Arduinoのシリアル通信では1Byte(8bit)単位で通信が行われます。そのためバイナリ形式で1Byte(0-255)を超える数値をArduinoへ送るためには工夫が必要となります。
以下はArduinoで2Byte(16bit)の数値をシリアル通信で受信して認識した数値を文字列として送信元へ送り返すコードです。
uint8_t buf[2];
void setup() {
Serial.begin(9600);
}
void loop() {
if (!Serial.available()) return;
Serial.readBytes(buf, 2);
uint16_t value16bit = buf[1] << 8 | buf[0];
Serial.println(String(value16bit, DEC));
}
確認方法
PCからArduinoへ2Byteのデータを送ります。今回はCoolTermを使用しました。2Byteのバイナリデータを送信できれば何でも構いません。以下はCoolTerm上での操作を解説します。
まずCoolTermを起動させたらOptionボタンを押して対象のシリアルポートを選択し、ボーレートを9600bpsに設定して[OK]ボタンを押します。その後、Connectボタンを押してシリアルポートに接続します。
次にツールバーメニューの「connection」から「Send String」を選択します。
データを送信するためのウィンドウが表示されるので、Hexにチェックを入れて数値の1023(0x03FF)となる「FF 03」を入力して[Send]ボタンを押します。FFと03の間にはスペースを入れてください。
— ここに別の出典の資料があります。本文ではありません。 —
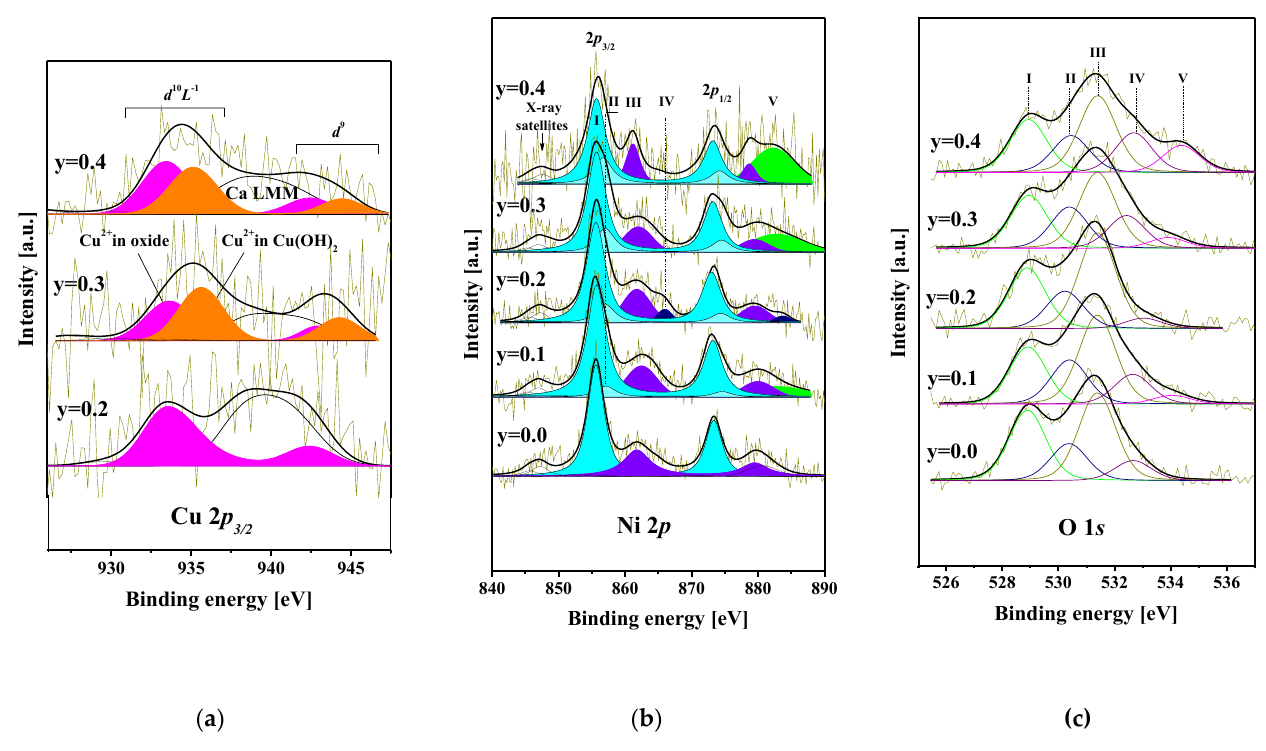
Figure 6. XPS spectra obtained in air at room temperature for the NCNCO samples with different Cu content: Cu 2 p 3/2 ( a ); Ni 2 p ( b ); and O 1 s ( c ). content: Cu 2 p 3/2 ( a ); Ni 2 p ( b ); and O 1 s ( c ).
正常に動作していれば受信ウィンドウに1023と表示されます。
コード解説
PCから0xFF, 0x03のデータを送信してArduinoで受信するとuint8_tの型で宣言したbufにはSerial.readBytes(buf, 2);
の行で以下のようにデータが格納されます。
分かりやすいように、16進数から2進数で表してみます。
uint16_t value16bit = buf[1] << 8 | buf[0];
ではbuf[1](0x03)を左に8bitシフトし、buf[0](0xFF)との論理和をとって16bit幅の型をもつvalue16bitに値を格納しています。
これで1Byteの範囲(255)までしか送れなかったデータを2Byte(65535)まで拡張できるようになりました。この手法を応用すると24bit、32bitなどさらに大きな数値を送ることが可能になります。
最近はESP8266やESP32など32bit幅のCPUを搭載するマイコンが増えてきました。シリアル通信でこれらのマイコンと通信するときは大きな数値を扱うことが多くなってきますので、ぜひこの手法を活用してみてください。